If you can disregard 106-degree temperatures, there are some blessings to living in Arkansas in the sweltering summer of 2010. Here is one: Our state government is in better shape, by far, than almost any other state in the nation.
Yes, the recovery from the great recession that began in December 2007 is still painfully slow in Arkansas as well as everywhere else, and tens of thousands of families are still in pain, but our unemployment rate runs a couple of points behind the nation.
And while the state treasury and all the agencies that provide services to people are not flush with money, they are not in crisis.
That differentiates Arkansas from nearly every other state from California to Maine.
Joblessness and the reluctance of people who do work to spend on anything but necessities has reduced federal, state and local government revenues to a relative pittance. Most states have laid off thousands of state employees and withdrawn services because they are required (all but Vermont) to balance their spending with their tax receipts. The chairman of the Federal Reserve expressed alarm this week that the states’ and local governments’ fiscal distress and layoffs would plunge the country back into recession from the gentle growth of the past nine or ten months.
He doesn’t have to worry about Arkansas. The state has not had to lay off many workers, and although tax collections have been down for more than a year, the decline has not been enough to force either layoffs or a reduction in services. State employees just didn’t get the accustomed yearly raises. Monday, the state Finance and Administration Department reported that while state tax collections in July were still below pre-recession levels, they were a little higher than the receipts of July 2009 and considerably above what fiscal experts had expected. Income and sales-tax receipts indicate that a few more Arkansans have returned to work and are spending a little more freely. Corporations are doing great, as reflected by the tax receipts from corporations that have not used loopholes to escape their state income taxes.
Why is Arkansas doing so well or, stated better, why is it not doing as badly as the rest? One reason is that we were worse off to begin with. Arkansas had fewer manufacturing and processing jobs and other employment that were sensitive to an economic downturn. Laid-off workers in California made a lot more money than those laid off in Arkansas. We didn’t have as far to fall.
Governor Beebe might claim that he and the legislature deserve some credit for tight budgeting in 2007 and 2009, but as of Tuesday he had not. Beebe doesn’t do much boasting and he shouldn’t in this case.

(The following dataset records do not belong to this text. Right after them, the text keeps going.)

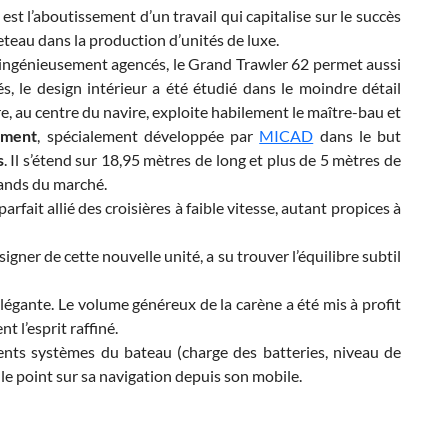
l’aboutissement d’un travail qui capitalise sur le succès
teau dans la production d’unités de luxe.
et ingénieusement agencés, le Grand Trawler 62 permet aussi
és, le design intérieur a été étudié dans le moindre détail
re, au centre du navire, exploite habilement le maître-bau et
ement
, spécialement développée par
MICAD
dans le but
s
. Il s’étend sur 18,95 mètres de long et plus de 5 mètres de
rands du marché.
fait allié des croisières à faible vitesse, autant propices à
gner de cette nouvelle unité, a su trouver l’équilibre subtil
égante. Le volume généreux de la carène a été mis à profit
t l’esprit raffiné.
ents systèmes du bateau (charge des batteries, niveau de
 le point sur sa navigation depuis son mobile.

Here is the elephant in the room: Federal stimulus money is a big reason that the Arkansas ship of state has found such relatively smooth sailing. Arkansas has been allocated some $2.6 billion the past year under the American Recovery and Reinvestment Act, which has shored up state and local budgets. Early this year, the governor was alarmed about the prospect of having to slash medical services because the state Medicaid fund was about exhausted. He didn’t have to do that. Medicaid, thanks to the Reinvestment Act aid, is in good shape. The stimulus-funded 116 highway and bridge projects across the state, including the enlargement of the Interstate 430-630 interchange in Pulaski County, sent relief to every school district in the state, spent more than $100 million on weatherization and conservation projects to conserve energy, and funded health and human services, sanitation and water projects in nearly every county in the state. By the end of this year, some $1.3 billion will have been pumped into Pulaski County alone, mostly for education.
In Arkansas, the stimulus was just about enough to keep the wolf from the door. Maybe we can make it on our own from here on. In other states it helped but was not nearly enough. Here is the problem: In this integrated economy, California’s and New Jersey’s problems eventually become ours, too. We should be all right without another stimulus infusion (we still have about a billion dollars allocated but as yet unspent) but we shouldn’t object too strenuously if other states cry for more help. We may not be in the same boat, but we’re on the same choppy sea.